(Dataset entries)

=-=-=-=-=

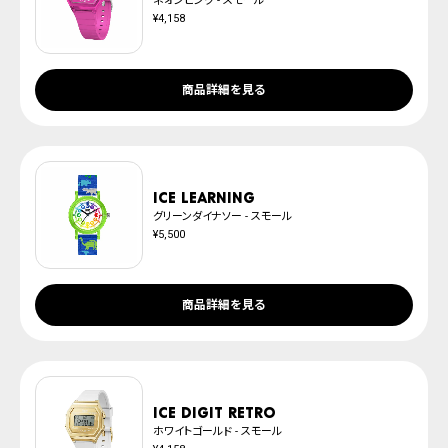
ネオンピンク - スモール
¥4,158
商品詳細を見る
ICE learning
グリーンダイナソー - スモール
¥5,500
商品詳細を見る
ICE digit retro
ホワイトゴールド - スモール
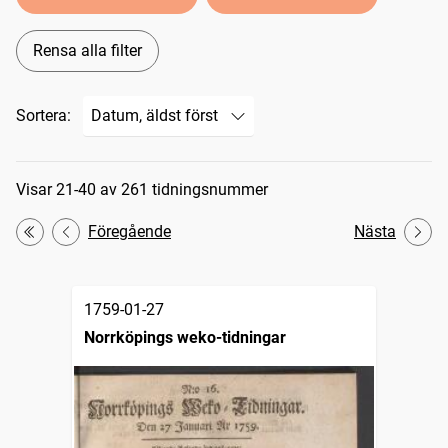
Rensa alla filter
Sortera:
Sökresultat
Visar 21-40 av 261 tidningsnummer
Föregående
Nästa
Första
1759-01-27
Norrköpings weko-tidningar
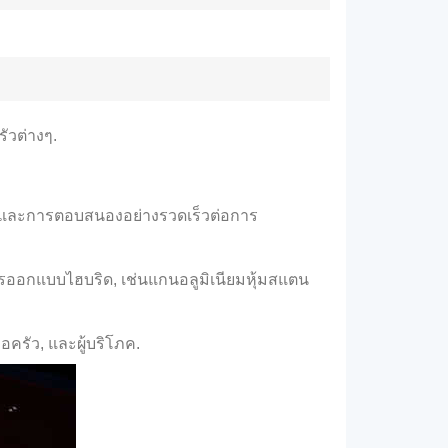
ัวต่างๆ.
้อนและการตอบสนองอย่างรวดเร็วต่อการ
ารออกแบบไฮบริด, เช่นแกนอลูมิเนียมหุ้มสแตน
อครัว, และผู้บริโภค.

=-=-=-=-=

Directions for this task >>
Repeat, exactly and with no pictures, each line from the line that holds "Sökresultat" through the last line of the records above.

Task solution >>
Sökresultat
Visar 21-40 av 261 tidningsnummer
Föregående
Nästa
Första
1759-01-27
Norrköpings weko-tidningar
ัวต่างๆ.
้อนและการตอบสนองอย่างรวดเร็วต่อการ
ารออกแบบไฮบริด, เช่นแกนอลูมิเนียมหุ้มสแตน
อครัว, และผู้บริโภค.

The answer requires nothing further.